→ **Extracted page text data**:
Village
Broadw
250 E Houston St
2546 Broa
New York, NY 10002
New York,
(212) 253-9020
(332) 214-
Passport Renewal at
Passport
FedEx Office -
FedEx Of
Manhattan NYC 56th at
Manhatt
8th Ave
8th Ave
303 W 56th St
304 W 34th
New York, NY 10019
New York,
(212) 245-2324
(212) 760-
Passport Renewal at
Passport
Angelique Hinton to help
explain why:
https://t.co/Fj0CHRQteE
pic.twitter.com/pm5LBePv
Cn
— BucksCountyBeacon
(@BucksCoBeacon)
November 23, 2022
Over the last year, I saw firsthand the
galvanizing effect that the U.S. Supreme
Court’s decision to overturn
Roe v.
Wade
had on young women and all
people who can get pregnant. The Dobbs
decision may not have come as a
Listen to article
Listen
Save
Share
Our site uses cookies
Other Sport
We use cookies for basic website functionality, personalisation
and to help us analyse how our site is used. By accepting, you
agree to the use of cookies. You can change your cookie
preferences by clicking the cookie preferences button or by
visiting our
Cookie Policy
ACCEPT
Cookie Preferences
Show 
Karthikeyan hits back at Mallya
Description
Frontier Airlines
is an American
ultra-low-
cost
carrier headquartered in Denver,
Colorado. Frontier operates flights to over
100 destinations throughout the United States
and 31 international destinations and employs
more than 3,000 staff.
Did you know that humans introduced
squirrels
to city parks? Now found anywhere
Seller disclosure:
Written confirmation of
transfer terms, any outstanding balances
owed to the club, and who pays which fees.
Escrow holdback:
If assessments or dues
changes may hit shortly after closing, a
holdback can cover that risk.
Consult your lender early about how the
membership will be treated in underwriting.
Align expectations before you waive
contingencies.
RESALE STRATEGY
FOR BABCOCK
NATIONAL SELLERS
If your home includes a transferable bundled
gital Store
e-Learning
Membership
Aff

→ **TASK DIRECTIONS**: Wherever a line in the entries above holds "Frontier", copy that line.

→ **THE ANSWER**:
Frontier Airlines
Colorado. Frontier operates flights to over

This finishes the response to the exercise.